For Shabbat I transitioned from a secular Shabbat last week to a religious Zionist community on Har Nof, also near the hospital. I spent the entire Shabbat there with my friend his wife and at some meals his beyond count grandchildren. The rabbi of the shul was called into Gaza for 3 + months as a tank commander. I was honored with an Aliyah to recognize my volunteer service. (During the month I have learned to adjust my kippah to the event of the day, and I go from no Kippah to knitted Kippah to black Kippah, depending on the circumstances.)

As I said in my previous weeks’ summary, there is nothing I have learned that you can’t learn by reading or listening to the news anywhere. All the people with whom I interacted with over the past few days are incredulous with the degree of antisemitism and self-hating Jews in America. Every time I try to explain the progressive left in the US, my listeners here get angrier and angrier, and I have to remind them that I am not defending the progressive left but I am merely explaining why they hate us so much. After going through this exercise a few times, I changed by brief dissertation to merely say that they are ignorant antisemites and we will never be able to change their minds. Tel Aviv seems to be the center of the demonstrations in support of the hostages, and unfortunately, I will have no time to visit there. I am reading about the pleas for the hostage families to arrange a ceasefire to free the hostages, while the families of the soldiers killed in action do not want any cease fire, as they do not want their children/husbands/fathers to have been killed in vain.

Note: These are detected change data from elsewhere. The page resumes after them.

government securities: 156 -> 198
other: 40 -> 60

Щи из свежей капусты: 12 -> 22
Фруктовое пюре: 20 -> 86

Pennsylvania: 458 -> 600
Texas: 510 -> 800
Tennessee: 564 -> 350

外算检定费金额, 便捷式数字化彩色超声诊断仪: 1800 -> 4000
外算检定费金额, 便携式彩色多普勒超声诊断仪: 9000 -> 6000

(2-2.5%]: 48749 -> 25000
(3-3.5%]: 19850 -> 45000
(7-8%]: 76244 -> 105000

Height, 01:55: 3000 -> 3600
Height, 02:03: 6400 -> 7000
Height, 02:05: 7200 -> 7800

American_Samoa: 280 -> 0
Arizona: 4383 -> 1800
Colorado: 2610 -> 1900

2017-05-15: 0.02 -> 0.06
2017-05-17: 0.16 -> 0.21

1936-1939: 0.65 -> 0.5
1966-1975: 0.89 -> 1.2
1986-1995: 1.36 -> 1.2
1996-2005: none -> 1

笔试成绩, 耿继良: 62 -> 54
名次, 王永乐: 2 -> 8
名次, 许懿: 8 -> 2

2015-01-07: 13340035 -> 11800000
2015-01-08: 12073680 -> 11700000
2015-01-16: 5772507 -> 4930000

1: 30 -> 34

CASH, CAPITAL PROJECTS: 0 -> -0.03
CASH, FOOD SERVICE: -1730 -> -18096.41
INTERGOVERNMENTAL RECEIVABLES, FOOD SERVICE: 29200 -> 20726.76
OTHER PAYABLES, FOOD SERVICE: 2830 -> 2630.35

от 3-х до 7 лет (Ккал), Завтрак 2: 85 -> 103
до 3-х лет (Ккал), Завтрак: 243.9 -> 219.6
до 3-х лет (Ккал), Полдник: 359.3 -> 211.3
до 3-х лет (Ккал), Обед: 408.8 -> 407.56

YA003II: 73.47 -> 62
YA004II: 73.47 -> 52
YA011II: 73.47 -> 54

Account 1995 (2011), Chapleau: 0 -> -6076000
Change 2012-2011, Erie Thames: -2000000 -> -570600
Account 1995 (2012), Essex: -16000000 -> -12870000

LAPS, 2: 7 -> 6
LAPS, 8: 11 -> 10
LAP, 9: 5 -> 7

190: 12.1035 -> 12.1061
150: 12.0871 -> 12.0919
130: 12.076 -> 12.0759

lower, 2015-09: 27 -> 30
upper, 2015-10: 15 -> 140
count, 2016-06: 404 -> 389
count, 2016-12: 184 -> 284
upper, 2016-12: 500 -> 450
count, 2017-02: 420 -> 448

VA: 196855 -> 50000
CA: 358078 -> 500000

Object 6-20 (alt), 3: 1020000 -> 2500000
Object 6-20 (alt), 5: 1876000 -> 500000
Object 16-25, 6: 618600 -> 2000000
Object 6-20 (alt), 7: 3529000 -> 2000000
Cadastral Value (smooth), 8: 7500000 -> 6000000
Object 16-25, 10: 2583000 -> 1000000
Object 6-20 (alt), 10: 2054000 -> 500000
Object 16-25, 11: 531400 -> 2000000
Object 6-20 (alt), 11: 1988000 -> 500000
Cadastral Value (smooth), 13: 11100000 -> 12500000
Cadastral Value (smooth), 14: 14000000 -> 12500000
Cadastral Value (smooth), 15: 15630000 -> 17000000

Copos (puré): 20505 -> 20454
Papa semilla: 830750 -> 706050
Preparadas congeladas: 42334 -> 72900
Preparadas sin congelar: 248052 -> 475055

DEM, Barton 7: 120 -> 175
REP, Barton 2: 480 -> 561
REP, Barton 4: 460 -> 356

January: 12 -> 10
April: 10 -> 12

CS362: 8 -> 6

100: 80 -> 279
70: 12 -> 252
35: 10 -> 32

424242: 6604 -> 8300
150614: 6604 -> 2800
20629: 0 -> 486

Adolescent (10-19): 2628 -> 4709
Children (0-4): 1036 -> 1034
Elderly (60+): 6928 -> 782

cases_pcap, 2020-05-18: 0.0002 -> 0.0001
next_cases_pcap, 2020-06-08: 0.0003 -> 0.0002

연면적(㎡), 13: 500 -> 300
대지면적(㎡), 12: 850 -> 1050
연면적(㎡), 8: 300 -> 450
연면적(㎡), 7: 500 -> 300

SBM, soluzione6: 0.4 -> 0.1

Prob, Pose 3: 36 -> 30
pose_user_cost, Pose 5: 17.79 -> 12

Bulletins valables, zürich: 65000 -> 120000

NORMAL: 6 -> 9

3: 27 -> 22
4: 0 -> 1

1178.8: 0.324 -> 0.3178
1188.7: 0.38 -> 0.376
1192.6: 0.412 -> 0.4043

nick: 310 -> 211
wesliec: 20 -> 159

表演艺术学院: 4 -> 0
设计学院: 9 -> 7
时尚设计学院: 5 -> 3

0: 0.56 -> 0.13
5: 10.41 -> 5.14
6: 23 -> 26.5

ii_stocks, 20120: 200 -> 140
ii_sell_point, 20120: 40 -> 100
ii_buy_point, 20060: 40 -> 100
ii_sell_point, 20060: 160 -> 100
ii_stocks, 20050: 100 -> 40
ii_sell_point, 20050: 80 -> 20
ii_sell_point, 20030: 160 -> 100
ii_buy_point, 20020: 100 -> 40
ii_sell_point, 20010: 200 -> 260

Years ago when antisemitism in France was at a peak, we all spoke about our disbelief that all the French Jews did not make Aliyah. Now that the antisemites are flooding streets of America, I talk to myself and say that I have the same feelings about American Jews. I am proud that my entire family is able to converse in Hebrew in case we are forced to go, and I am strongly considering buying a place here so that our current and future generations would have a place to go. How long I will have this feeling when I return at the end of the coming week is another story.

I am appreciating not working on Fridays, as I can accomplish everything I have to do on Friday before Shabbat starts, and on Shabbat I don’t have to think about all the things that need to be done. However, I still can’t get used to working on Sundays. I will not be working this Thursday so I can do a shopping day. I am taking orders.